Dataset entries
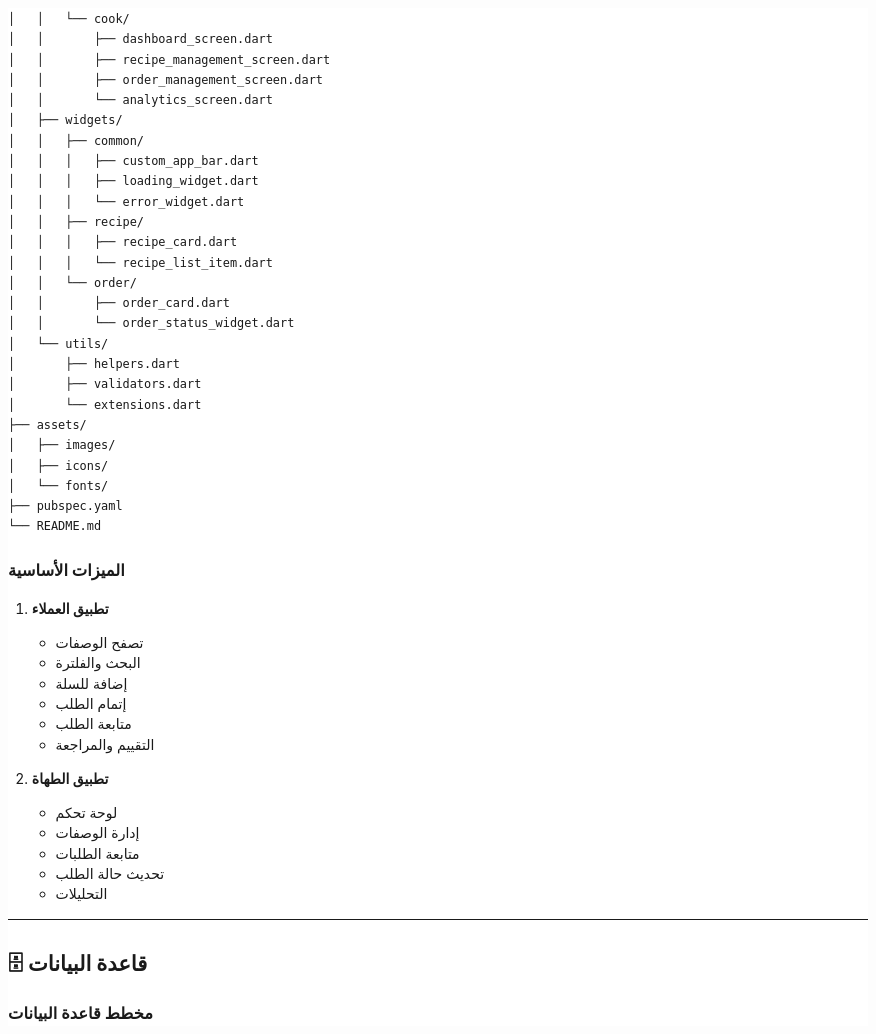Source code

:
 ```
│   │   └── cook/
│   │       ├── dashboard_screen.dart
│   │       ├── recipe_management_screen.dart
│   │       ├── order_management_screen.dart
│   │       └── analytics_screen.dart
│   ├── widgets/
│   │   ├── common/
│   │   │   ├── custom_app_bar.dart
│   │   │   ├── loading_widget.dart
│   │   │   └── error_widget.dart
│   │   ├── recipe/
│   │   │   ├── recipe_card.dart
│   │   │   └── recipe_list_item.dart
│   │   └── order/
│   │       ├── order_card.dart
│   │       └── order_status_widget.dart
│   └── utils/
│       ├── helpers.dart
│       ├── validators.dart
│       └── extensions.dart
├── assets/
│   ├── images/
│   ├── icons/
│   └── fonts/
├── pubspec.yaml
└── README.md
```

### الميزات الأساسية

1. **تطبيق العملاء**

   - تصفح الوصفات
   - البحث والفلترة
   - إضافة للسلة
   - إتمام الطلب
   - متابعة الطلب
   - التقييم والمراجعة

2. **تطبيق الطهاة**
   - لوحة تحكم
   - إدارة الوصفات
   - متابعة الطلبات
   - تحديث حالة الطلب
   - التحليلات

---

## 🗄️ قاعدة البيانات

### مخطط قاعدة البيانات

Task prompt
All records above are to be output verbatim, with their pictures omitted.

Solution to the exercise
Source code

:
 ```
│   │   └── cook/
│   │       ├── dashboard_screen.dart
│   │       ├── recipe_management_screen.dart
│   │       ├── order_management_screen.dart
│   │       └── analytics_screen.dart
│   ├── widgets/
│   │   ├── common/
│   │   │   ├── custom_app_bar.dart
│   │   │   ├── loading_widget.dart
│   │   │   └── error_widget.dart
│   │   ├── recipe/
│   │   │   ├── recipe_card.dart
│   │   │   └── recipe_list_item.dart
│   │   └── order/
│   │       ├── order_card.dart
│   │       └── order_status_widget.dart
│   └── utils/
│       ├── helpers.dart
│       ├── validators.dart
│       └── extensions.dart
├── assets/
│   ├── images/
│   ├── icons/
│   └── fonts/
├── pubspec.yaml
└── README.md
```

### الميزات الأساسية

1. **تطبيق العملاء**

   - تصفح الوصفات
   - البحث والفلترة
   - إضافة للسلة
   - إتمام الطلب
   - متابعة الطلب
   - التقييم والمراجعة

2. **تطبيق الطهاة**
   - لوحة تحكم
   - إدارة الوصفات
   - متابعة الطلبات
   - تحديث حالة الطلب
   - التحليلات

---

## 🗄️ قاعدة البيانات

### مخطط قاعدة البيانات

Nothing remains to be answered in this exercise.